De rechtbank is van oordeel dat het rapport van Argonaut zorgvuldig is en deugdelijk gemotiveerd en neemt de conclusies over.

Conclusie

13. Het beroep is gegrond en de rechtbank vernietigt het bestreden besluit. De rechtbank ziet aanleiding, gelet op de reacties van verweerder, om zelf in de zaak te voorzien, in die zin dat aan eiseres bijzondere bijstand wordt toegekend voor de meerkosten van haar allergie, op dit moment jaarlijks een bedrag van € 398,24.
14. Omdat de rechtbank het beroep gegrond verklaart, moet verweerder aan eiseres het door haar betaalde griffierecht vergoeden.
15. Omdat het beroep gegrond is, krijgt eiseres een vergoeding voor de proceskosten die zij heeft gemaakt. Verweerder moet die vergoeding betalen. De vergoeding wordt met toepassing van het Besluit proceskosten bestuursrecht als volgt berekend.

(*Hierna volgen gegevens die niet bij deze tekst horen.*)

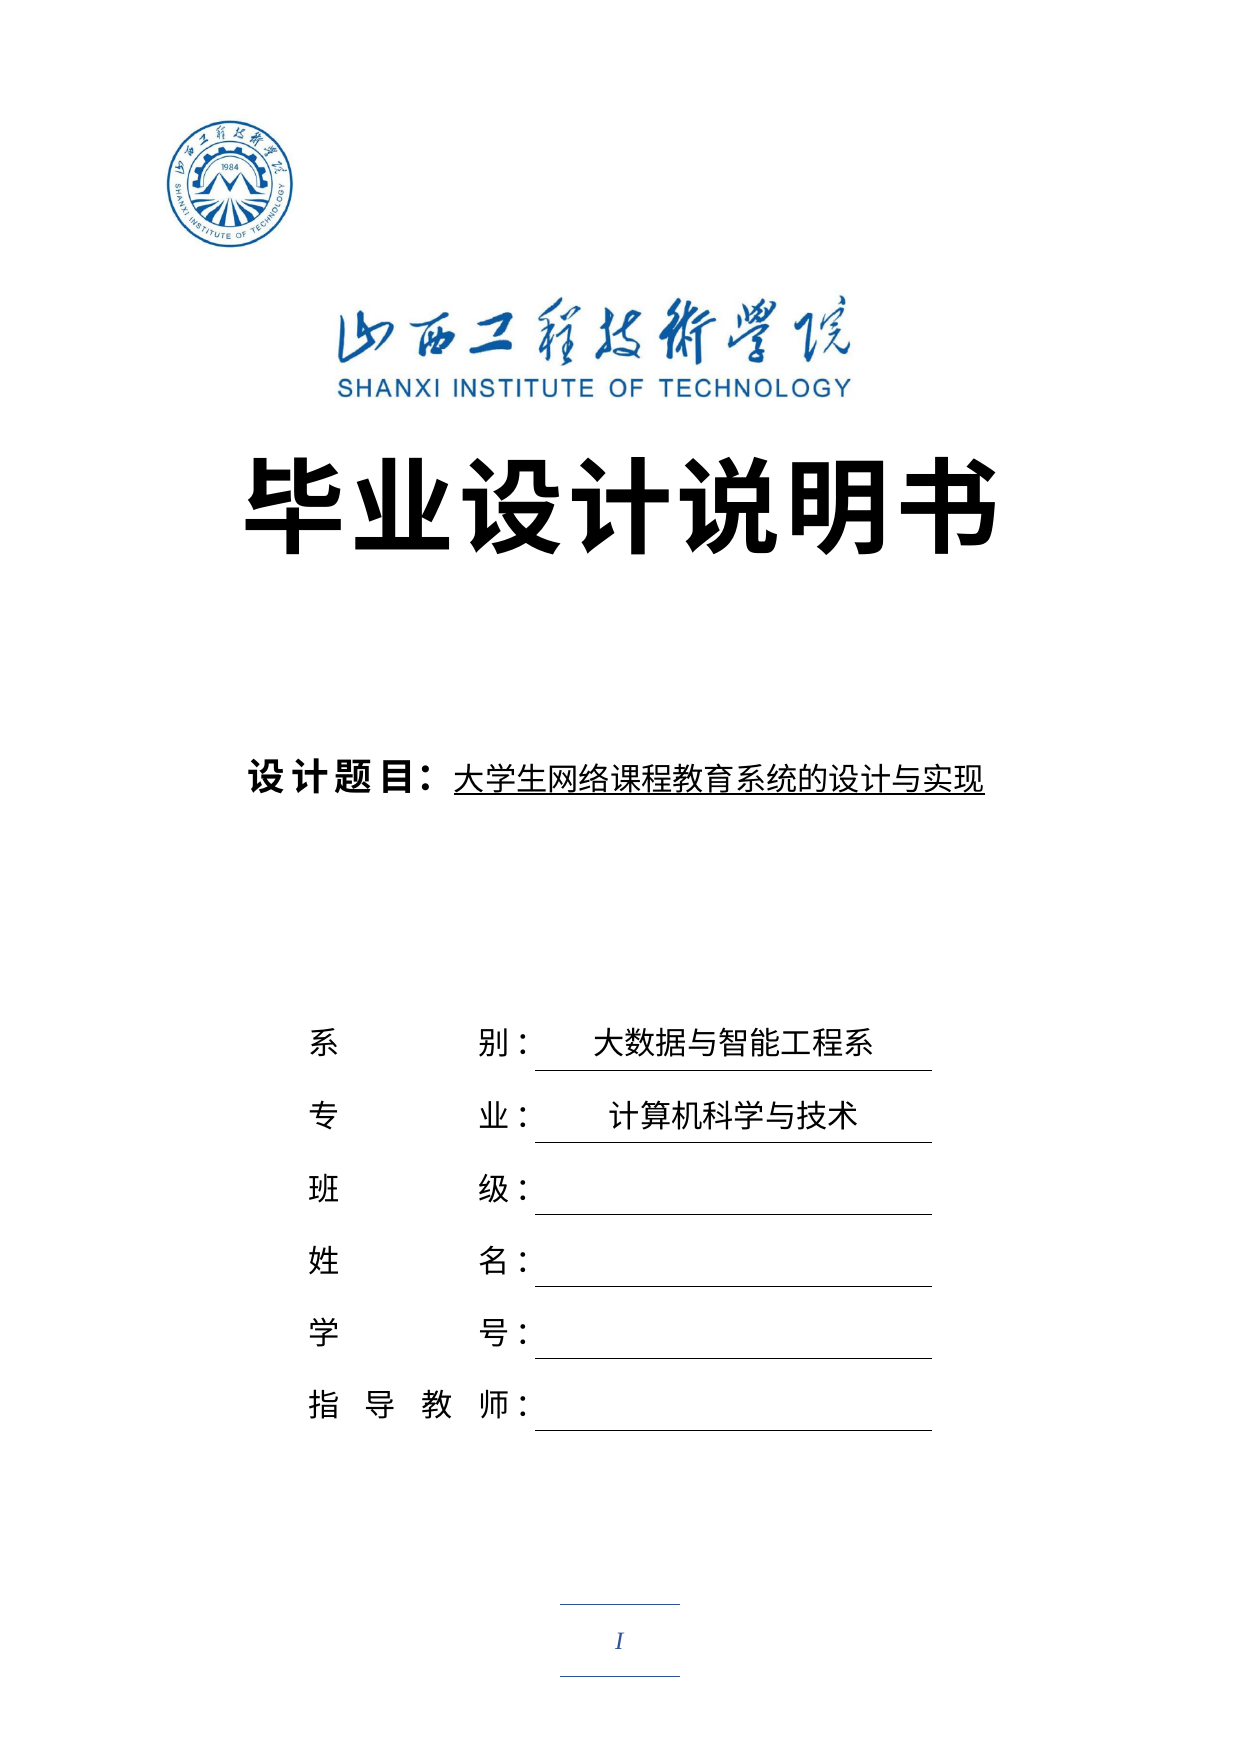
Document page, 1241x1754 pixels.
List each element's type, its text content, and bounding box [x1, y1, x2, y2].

text 设计题目：大学生网络课程教育系统的设计与实现 [148, 747, 1093, 801]
table_header ： [509, 998, 535, 1070]
table_cell ： [509, 1070, 535, 1142]
table_cell [535, 1359, 932, 1430]
table_cell 专业 [308, 1070, 509, 1142]
table_cell [535, 1215, 932, 1286]
picture [323, 282, 878, 410]
text 毕业设计说明书 [148, 419, 1093, 582]
table_cell 班级 [308, 1142, 509, 1214]
table_cell ： [509, 1358, 535, 1430]
table_cell 姓名 [308, 1214, 509, 1286]
table_header 系别 [308, 998, 509, 1070]
table_cell 指导教师 [308, 1358, 509, 1430]
table_cell ： [509, 1142, 535, 1214]
table_cell ： [509, 1214, 535, 1286]
table_cell [535, 1143, 932, 1214]
table_cell ： [509, 1286, 535, 1358]
table_cell 计算机科学与技术 [535, 1071, 932, 1142]
table_cell [535, 1287, 932, 1358]
picture [164, 114, 305, 251]
table_header 大数据与智能工程系 [535, 998, 932, 1070]
table_cell 学号 [308, 1286, 509, 1358]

De bijstand door een gemachtigde levert 4 punten op (1 punt voor het indienen van het bezwaarschrift met een waarde per punt van € 597,-, 1 punt voor het verschijnen op de hoorzitting met een waarde per punt van € 597,-, 1 punt voor het indienen van het beroepschrift met een waarde per punt van € 837,- en 1 punt voor het verschijnen op de zitting met een waarde per punt van € 837,-), bij een wegingsfactor 1. Toegekend wordt € 2.868,-.

Beslissing

De rechtbank:
- verklaart het beroep gegrond;
- vernietigt het bestreden besluit;
- herroept het primaire besluit, bepaalt dat aan eiseres bijzondere bijstand voor de meerkosten vanwege allergie wordt toegekend, bestaande uit een bedrag van momenteel
€ 398,24 per jaar en bepaalt dat deze uitspraak in de plaats treedt van het vernietigde bestreden besluit;
- draagt verweerder op het betaalde griffierecht van € 49,- aan eiseres te vergoeden;
- veroordeelt verweerder in de proceskosten van eiseres tot een bedrag van € 2.868,-.
Deze uitspraak is gedaan door mr. L.M. de Vries, rechter, in aanwezigheid van mr. I.E. Molin, griffier. De uitspraak is uitgesproken in het openbaar op 29 november 2023.
griffier
rechter
Een afschrift van deze uitspraak is verzonden aan partijen op:

Bent u het niet eens met deze uitspraak?

Als u het niet eens bent met deze uitspraak, kunt u een brief sturen naar de Centrale Raad van Beroep waarin u uitlegt waarom u het er niet mee eens bent. Dit heet een beroepschrift. U moet dit beroepschrift indienen binnen 6 weken na de dag waarop deze uitspraak is verzonden. U ziet deze datum hierboven.